As with yoga and meditation, there is no quick “hack” to surfing. You can’t expect to be super flexible and do handstands in your first yoga session without dedicated practice. With meditation, only through consistency will you be able to calm the violent thrashing of your thoughts. When you surf, it’s not only about developing muscle memory and skill over time but being able to judge when a good wave is coming which only comes with experience. It’s a good reminder to apply to other life pursuits that even if the beginning is rough, over time, you’ll make progress.
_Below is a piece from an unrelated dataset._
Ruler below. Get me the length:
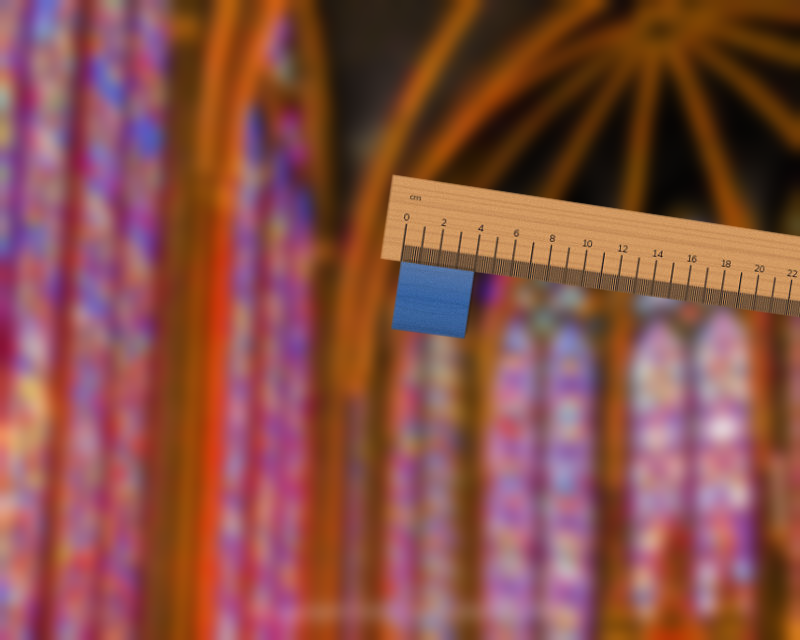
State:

Sometimes there will be five awesome waves in succession and at other times you can be waiting ages to catch a good one. You have no more control over the elements than you do over life. All you can do is keep your eyes on the horizon and get ready to paddle your ass off when you spot a promising crest in the distance. We can’t force things to happen just because we want it to or because we feel that we’re ready (new job, relationship, etc…). All we can do is be ready to scramble through the the door of opportunity when it opens.
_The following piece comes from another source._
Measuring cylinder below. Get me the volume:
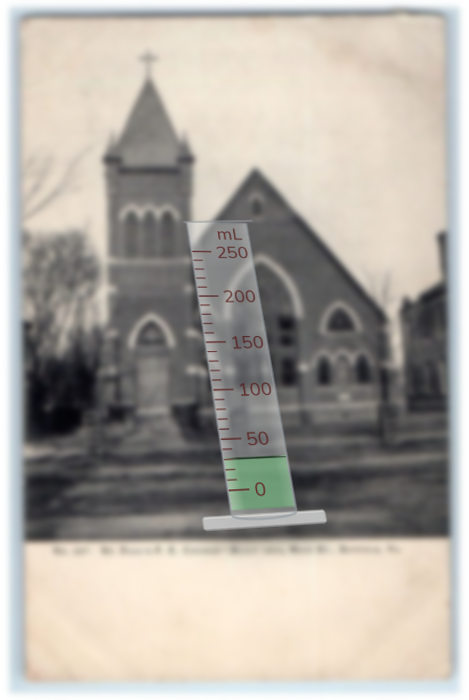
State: 30 mL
In a Washington Post article, Eve Fairbanks writes “Surfing distills into a pure physical moment the usually drawn-out, intellectual, complex challenge of simultaneously accepting what life throws at you and making the best of it.” Sometimes you’ll push your arms to the limit – paddling while your shoulders burn in agony – to catch what looks like a promising wave, only for it to fall flat, levelling out a second after you stand up. No point dwelling on it so just enjoy the ride and catch the next one.


When you surf, it’s not a question of IF you’re going to fall but WHEN but either way, you wet. It’s part of the sport that no matter how good you are, inevitably what goes up, must fall down. The only recourse is to get back up, get out, or get eaten by sharks! Surfing exemplifies how failure is a necessary step along the path to success and what’s really important is how we react to it. Perfectly articulated by Confucius: “Our greatest glory is not in never falling but in rising every time we fall.”
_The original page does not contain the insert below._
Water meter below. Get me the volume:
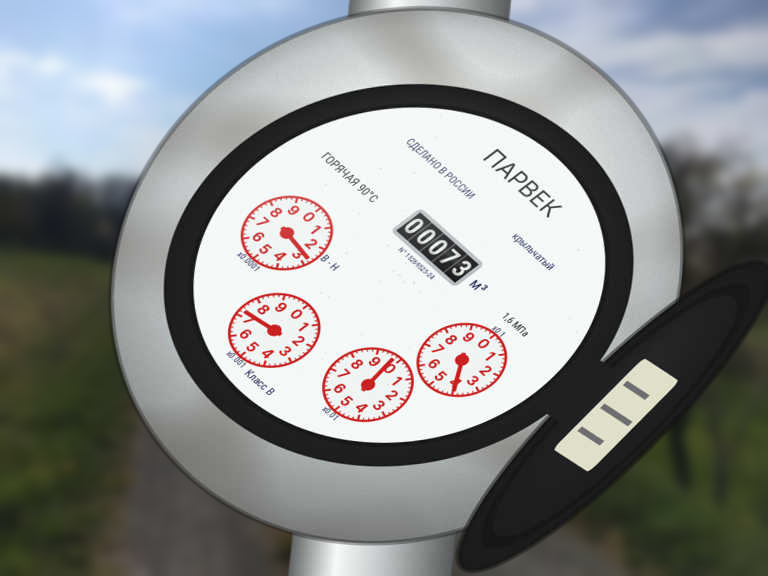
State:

Surfing isn’t all about the precious couple of minutes that you spend swept away, riding an epic wave, but the entire, holistic experience. You learn to appreciate all the moments that lead up to the finale from prepping your board with wax, to paddling past the break, to revelling in the sun on your face and the sea salt air. Surfing reminds me not to just live for that fleeting period when I achieve my goals but to be present in my body and enjoy the process of getting there.


My favourite takeaway from surfing that can be applied to life was imparted by the instructor Eve Fairbanks references in her article. At some point, we have to “decide to stay on the board.” We think that we require all these specific skills to be a good surfer – balance, core, experience – but sometimes whether we succeed or fail is determined by sheer will and commitment to a decision. Whether your metaphorical, life-equivalent to a board is sticking to a project past the dynamic brainstorming stage through to the tedious logistical tasks or committing to a relationship, choosing to see it through manifests the confidence that you will be successful.

Where are you favourite spots in the world to surf? Maybe on a remote beach off the Nicoya Coast in Costa Rica or at a surf camp in Nicaragua?